Of 2087 individuals, 62.8% (1311/2087) were men and 37.2% (776/2087) were women. The mean age of the sample was 31.4 years old (range, 1-84 years). The majority of participants (74.8%) of HIV infection occurred in the age group 21-40 years old. About 69.2% (1444/2087) cases were HIV-infected and 30.8% (643/2087) were classified as AIDS patients. The education level was relatively low in this studied population: 82.1% (1643/2002) of participants had junior high school education or less. Sexual contact (SC) transmission was the major mode of HIV transmission, accounting for 62.6% (1103/1763), followed by blood-blood transmission for 37.4% (659/1763). Han ethnicity accounted for 64.4% (1291/2006) and farmers accounted for 57.5% (1200/2087). The prevalence of HCV co-infection based on anti-HCV detection was 41.2% (860/2087). HCV, HBV or syphilis co-infected with HIV was highest in the 21-30 years age group (44.9%, 41.6% and 44.7%, respectively) followed by the age group 31-40 years old (30.9%, 29.8% and 30.5%, respectively). Co-infection with HIV and HBV was present in 12.6% overall (262/2087) while the prevalence of syphilis co-infection was 19.6% overall (409/2087).
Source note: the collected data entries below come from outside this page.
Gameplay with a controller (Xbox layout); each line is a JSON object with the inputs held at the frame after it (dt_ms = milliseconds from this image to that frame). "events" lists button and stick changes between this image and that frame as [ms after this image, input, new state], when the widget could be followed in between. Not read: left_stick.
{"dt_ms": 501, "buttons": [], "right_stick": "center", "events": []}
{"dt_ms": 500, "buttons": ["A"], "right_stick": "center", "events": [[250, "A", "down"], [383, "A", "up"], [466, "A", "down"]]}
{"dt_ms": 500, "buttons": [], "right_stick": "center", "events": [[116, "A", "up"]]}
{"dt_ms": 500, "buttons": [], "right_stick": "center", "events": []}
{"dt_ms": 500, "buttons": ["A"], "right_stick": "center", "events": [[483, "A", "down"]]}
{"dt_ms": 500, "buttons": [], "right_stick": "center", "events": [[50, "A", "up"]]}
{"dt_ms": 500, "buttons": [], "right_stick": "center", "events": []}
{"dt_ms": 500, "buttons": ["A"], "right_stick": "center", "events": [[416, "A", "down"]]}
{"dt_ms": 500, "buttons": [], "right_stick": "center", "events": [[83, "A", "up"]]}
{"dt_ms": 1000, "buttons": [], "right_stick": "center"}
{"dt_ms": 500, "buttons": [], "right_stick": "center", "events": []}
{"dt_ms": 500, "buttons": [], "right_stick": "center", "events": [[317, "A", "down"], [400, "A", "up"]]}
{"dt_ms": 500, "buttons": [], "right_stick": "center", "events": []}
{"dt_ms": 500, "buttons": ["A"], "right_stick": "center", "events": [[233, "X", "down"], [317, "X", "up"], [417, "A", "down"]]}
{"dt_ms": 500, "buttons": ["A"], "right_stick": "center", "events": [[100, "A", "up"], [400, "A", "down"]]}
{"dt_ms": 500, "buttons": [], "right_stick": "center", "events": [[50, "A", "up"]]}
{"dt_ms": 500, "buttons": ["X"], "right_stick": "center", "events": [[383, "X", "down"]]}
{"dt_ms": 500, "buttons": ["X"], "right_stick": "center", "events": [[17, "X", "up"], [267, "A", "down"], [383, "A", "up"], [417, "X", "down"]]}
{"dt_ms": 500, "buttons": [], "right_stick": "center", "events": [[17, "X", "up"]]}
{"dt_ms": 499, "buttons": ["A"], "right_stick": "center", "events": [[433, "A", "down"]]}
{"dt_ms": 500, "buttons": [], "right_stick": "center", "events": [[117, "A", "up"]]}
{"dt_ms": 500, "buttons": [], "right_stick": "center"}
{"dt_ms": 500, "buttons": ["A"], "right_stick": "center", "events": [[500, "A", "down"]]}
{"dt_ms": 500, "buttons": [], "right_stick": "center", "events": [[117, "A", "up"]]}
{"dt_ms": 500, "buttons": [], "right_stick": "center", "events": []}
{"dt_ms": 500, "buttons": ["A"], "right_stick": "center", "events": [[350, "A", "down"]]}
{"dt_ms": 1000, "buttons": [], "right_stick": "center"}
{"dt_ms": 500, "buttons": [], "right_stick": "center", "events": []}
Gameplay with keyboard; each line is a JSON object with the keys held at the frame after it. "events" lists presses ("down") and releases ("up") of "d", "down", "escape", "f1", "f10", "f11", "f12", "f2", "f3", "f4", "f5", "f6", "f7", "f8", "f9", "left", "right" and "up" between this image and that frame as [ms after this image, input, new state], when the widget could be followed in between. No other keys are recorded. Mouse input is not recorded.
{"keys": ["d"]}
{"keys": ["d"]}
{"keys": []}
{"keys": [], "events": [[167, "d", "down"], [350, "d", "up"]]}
The annual prevalence of HIV-1 infected participants co-infected with HCV, HBV or syphilis was analysed from 2000 to 2010. As shown in Table 2, the prevalence rates of HCV-HIV-1 co-infected participants were significant different between years (P < 0.001) and declined slightly over time. Similarly, syphilis prevalence rates of HIV-1 infected participants were also significantly different (P = 0.008) between years; however, after several years of declining, the prevalence rates of syphilis have increased in recent years. For HBV-HIV-1 co-infected participants, there was no statistical difference (P = 0.132) observed in this study over time.
HCV prevalence did vary significantly between Han and minority ethnicities (37.1% vs. 49.7%, P < 0.001). Further analysis by characteristics showed that ethnic minorities were more likely to be IDUs (53.3%) than Han (5.8%). Heterosexual individuals accounted for 52.7% in Han while it accounted for 44.1% in minority. FBD, blood transfusion recipients and men who have sex with men (MSM) accounted for 0.3%, 1.3% and 1.0%, respectively, in ethnic minorities versus 13.3%, 8.2% and 20.1% in Han (analysis not shown). There were 1763 of 2087 (84.5%) HIV-positive participants with definite transmission routes (FBD, IDUs, blood transfusion recipients, heterosexual and MSM, not including vertical transmission to children). Of these five subgroups, the prevalence rates of HIV-HCV and HIV-syphilis co-infections were significantly different (P < 0.001; Table 3).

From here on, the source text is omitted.